DATASET EXTRACT ::
━━━━━━━━━━━━━━━━━━━━

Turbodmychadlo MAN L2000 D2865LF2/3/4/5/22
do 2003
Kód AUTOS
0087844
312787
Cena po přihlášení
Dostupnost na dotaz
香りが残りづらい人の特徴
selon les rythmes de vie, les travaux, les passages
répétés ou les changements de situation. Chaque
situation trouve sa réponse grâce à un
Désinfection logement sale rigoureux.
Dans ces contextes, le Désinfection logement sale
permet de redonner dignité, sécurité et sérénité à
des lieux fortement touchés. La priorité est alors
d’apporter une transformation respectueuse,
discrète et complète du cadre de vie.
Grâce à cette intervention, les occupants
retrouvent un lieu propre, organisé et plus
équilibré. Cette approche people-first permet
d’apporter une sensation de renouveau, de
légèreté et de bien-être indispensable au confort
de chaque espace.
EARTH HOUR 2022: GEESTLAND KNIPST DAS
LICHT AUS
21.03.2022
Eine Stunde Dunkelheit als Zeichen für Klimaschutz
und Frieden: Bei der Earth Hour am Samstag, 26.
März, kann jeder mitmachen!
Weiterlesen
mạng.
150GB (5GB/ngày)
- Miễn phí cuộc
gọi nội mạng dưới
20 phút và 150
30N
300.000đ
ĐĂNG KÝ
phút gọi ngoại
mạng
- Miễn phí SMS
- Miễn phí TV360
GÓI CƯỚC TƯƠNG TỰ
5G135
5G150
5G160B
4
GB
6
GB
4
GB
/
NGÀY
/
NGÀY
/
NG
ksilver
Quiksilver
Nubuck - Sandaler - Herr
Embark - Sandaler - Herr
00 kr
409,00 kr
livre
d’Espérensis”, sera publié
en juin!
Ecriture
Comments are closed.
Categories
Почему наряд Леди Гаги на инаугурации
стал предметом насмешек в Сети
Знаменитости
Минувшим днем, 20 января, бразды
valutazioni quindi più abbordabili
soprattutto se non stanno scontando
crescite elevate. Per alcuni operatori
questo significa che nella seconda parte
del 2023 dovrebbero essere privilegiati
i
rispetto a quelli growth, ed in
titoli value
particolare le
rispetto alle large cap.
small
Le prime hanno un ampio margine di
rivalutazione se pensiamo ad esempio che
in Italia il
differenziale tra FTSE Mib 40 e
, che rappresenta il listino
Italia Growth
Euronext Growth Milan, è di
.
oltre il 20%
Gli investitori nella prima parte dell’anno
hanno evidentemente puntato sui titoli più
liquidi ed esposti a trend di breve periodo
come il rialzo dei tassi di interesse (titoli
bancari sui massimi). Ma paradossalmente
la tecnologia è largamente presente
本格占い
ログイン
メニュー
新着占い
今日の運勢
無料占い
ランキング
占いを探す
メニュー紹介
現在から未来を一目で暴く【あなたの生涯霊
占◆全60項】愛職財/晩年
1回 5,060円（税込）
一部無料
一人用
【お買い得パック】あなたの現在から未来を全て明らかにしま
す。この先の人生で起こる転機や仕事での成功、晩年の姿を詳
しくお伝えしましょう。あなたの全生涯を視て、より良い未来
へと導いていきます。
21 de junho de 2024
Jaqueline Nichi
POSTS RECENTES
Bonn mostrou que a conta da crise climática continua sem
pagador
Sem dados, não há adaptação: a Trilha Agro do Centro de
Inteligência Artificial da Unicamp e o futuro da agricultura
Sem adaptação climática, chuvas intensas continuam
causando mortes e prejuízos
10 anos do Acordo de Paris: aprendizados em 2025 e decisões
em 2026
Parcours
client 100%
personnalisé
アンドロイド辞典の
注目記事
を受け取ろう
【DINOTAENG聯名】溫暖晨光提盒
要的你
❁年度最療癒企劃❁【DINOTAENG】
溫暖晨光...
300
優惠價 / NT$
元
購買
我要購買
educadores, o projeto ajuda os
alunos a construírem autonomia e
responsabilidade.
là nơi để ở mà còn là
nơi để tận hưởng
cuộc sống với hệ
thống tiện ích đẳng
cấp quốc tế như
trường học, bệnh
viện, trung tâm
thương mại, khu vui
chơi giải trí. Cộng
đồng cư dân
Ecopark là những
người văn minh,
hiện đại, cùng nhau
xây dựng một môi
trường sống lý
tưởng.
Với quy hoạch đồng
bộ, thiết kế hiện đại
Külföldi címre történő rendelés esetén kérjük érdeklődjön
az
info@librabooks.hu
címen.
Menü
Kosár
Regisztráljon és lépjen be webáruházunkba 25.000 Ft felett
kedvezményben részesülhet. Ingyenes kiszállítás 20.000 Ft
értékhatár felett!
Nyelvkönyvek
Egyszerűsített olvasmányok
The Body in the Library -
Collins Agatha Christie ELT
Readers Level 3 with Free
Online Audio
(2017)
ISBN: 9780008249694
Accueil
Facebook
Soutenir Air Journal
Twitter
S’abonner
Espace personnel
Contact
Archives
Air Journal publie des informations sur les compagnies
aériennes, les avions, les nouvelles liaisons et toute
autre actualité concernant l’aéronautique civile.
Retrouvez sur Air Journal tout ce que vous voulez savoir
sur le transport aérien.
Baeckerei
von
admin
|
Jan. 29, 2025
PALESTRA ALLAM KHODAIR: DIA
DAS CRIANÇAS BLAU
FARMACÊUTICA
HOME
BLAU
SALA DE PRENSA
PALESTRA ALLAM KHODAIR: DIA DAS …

━━━━━━━━━━━━━━━━━━━━

ABOUT THIS TASK :: Output the text of every entry above line for line, keeping each line's wording, spelling, and punctuation unchanged.

RESPONSE ::
Turbodmychadlo MAN L2000 D2865LF2/3/4/5/22
do 2003
Kód AUTOS
0087844
312787
Cena po přihlášení
Dostupnost na dotaz
香りが残りづらい人の特徴
selon les rythmes de vie, les travaux, les passages
répétés ou les changements de situation. Chaque
situation trouve sa réponse grâce à un
Désinfection logement sale rigoureux.
Dans ces contextes, le Désinfection logement sale
permet de redonner dignité, sécurité et sérénité à
des lieux fortement touchés. La priorité est alors
d’apporter une transformation respectueuse,
discrète et complète du cadre de vie.
Grâce à cette intervention, les occupants
retrouvent un lieu propre, organisé et plus
équilibré. Cette approche people-first permet
d’apporter une sensation de renouveau, de
légèreté et de bien-être indispensable au confort
de chaque espace.
EARTH HOUR 2022: GEESTLAND KNIPST DAS
LICHT AUS
21.03.2022
Eine Stunde Dunkelheit als Zeichen für Klimaschutz
und Frieden: Bei der Earth Hour am Samstag, 26.
März, kann jeder mitmachen!
Weiterlesen
mạng.
150GB (5GB/ngày)
- Miễn phí cuộc
gọi nội mạng dưới
20 phút và 150
30N
300.000đ
ĐĂNG KÝ
phút gọi ngoại
mạng
- Miễn phí SMS
- Miễn phí TV360
GÓI CƯỚC TƯƠNG TỰ
5G135
5G150
5G160B
4
GB
6
GB
4
GB
/
NGÀY
/
NGÀY
/
NG
ksilver
Quiksilver
Nubuck - Sandaler - Herr
Embark - Sandaler - Herr
00 kr
409,00 kr
livre
d’Espérensis”, sera publié
en juin!
Ecriture
Comments are closed.
Categories
Почему наряд Леди Гаги на инаугурации
стал предметом насмешек в Сети
Знаменитости
Минувшим днем, 20 января, бразды
valutazioni quindi più abbordabili
soprattutto se non stanno scontando
crescite elevate. Per alcuni operatori
questo significa che nella seconda parte
del 2023 dovrebbero essere privilegiati
i
rispetto a quelli growth, ed in
titoli value
particolare le
rispetto alle large cap.
small
Le prime hanno un ampio margine di
rivalutazione se pensiamo ad esempio che
in Italia il
differenziale tra FTSE Mib 40 e
, che rappresenta il listino
Italia Growth
Euronext Growth Milan, è di
.
oltre il 20%
Gli investitori nella prima parte dell’anno
hanno evidentemente puntato sui titoli più
liquidi ed esposti a trend di breve periodo
come il rialzo dei tassi di interesse (titoli
bancari sui massimi). Ma paradossalmente
la tecnologia è largamente presente
本格占い
ログイン
メニュー
新着占い
今日の運勢
無料占い
ランキング
占いを探す
メニュー紹介
現在から未来を一目で暴く【あなたの生涯霊
占◆全60項】愛職財/晩年
1回 5,060円（税込）
一部無料
一人用
【お買い得パック】あなたの現在から未来を全て明らかにしま
す。この先の人生で起こる転機や仕事での成功、晩年の姿を詳
しくお伝えしましょう。あなたの全生涯を視て、より良い未来
へと導いていきます。
21 de junho de 2024
Jaqueline Nichi
POSTS RECENTES
Bonn mostrou que a conta da crise climática continua sem
pagador
Sem dados, não há adaptação: a Trilha Agro do Centro de
Inteligência Artificial da Unicamp e o futuro da agricultura
Sem adaptação climática, chuvas intensas continuam
causando mortes e prejuízos
10 anos do Acordo de Paris: aprendizados em 2025 e decisões
em 2026
Parcours
client 100%
personnalisé
アンドロイド辞典の
注目記事
を受け取ろう
【DINOTAENG聯名】溫暖晨光提盒
要的你
❁年度最療癒企劃❁【DINOTAENG】
溫暖晨光...
300
優惠價 / NT$
元
購買
我要購買
educadores, o projeto ajuda os
alunos a construírem autonomia e
responsabilidade.
là nơi để ở mà còn là
nơi để tận hưởng
cuộc sống với hệ
thống tiện ích đẳng
cấp quốc tế như
trường học, bệnh
viện, trung tâm
thương mại, khu vui
chơi giải trí. Cộng
đồng cư dân
Ecopark là những
người văn minh,
hiện đại, cùng nhau
xây dựng một môi
trường sống lý
tưởng.
Với quy hoạch đồng
bộ, thiết kế hiện đại
Külföldi címre történő rendelés esetén kérjük érdeklődjön
az
info@librabooks.hu
címen.
Menü
Kosár
Regisztráljon és lépjen be webáruházunkba 25.000 Ft felett
kedvezményben részesülhet. Ingyenes kiszállítás 20.000 Ft
értékhatár felett!
Nyelvkönyvek
Egyszerűsített olvasmányok
The Body in the Library -
Collins Agatha Christie ELT
Readers Level 3 with Free
Online Audio
(2017)
ISBN: 9780008249694
Accueil
Facebook
Soutenir Air Journal
Twitter
S’abonner
Espace personnel
Contact
Archives
Air Journal publie des informations sur les compagnies
aériennes, les avions, les nouvelles liaisons et toute
autre actualité concernant l’aéronautique civile.
Retrouvez sur Air Journal tout ce que vous voulez savoir
sur le transport aérien.
Baeckerei
von
admin
|
Jan. 29, 2025
PALESTRA ALLAM KHODAIR: DIA
DAS CRIANÇAS BLAU
FARMACÊUTICA
HOME
BLAU
SALA DE PRENSA
PALESTRA ALLAM KHODAIR: DIA DAS …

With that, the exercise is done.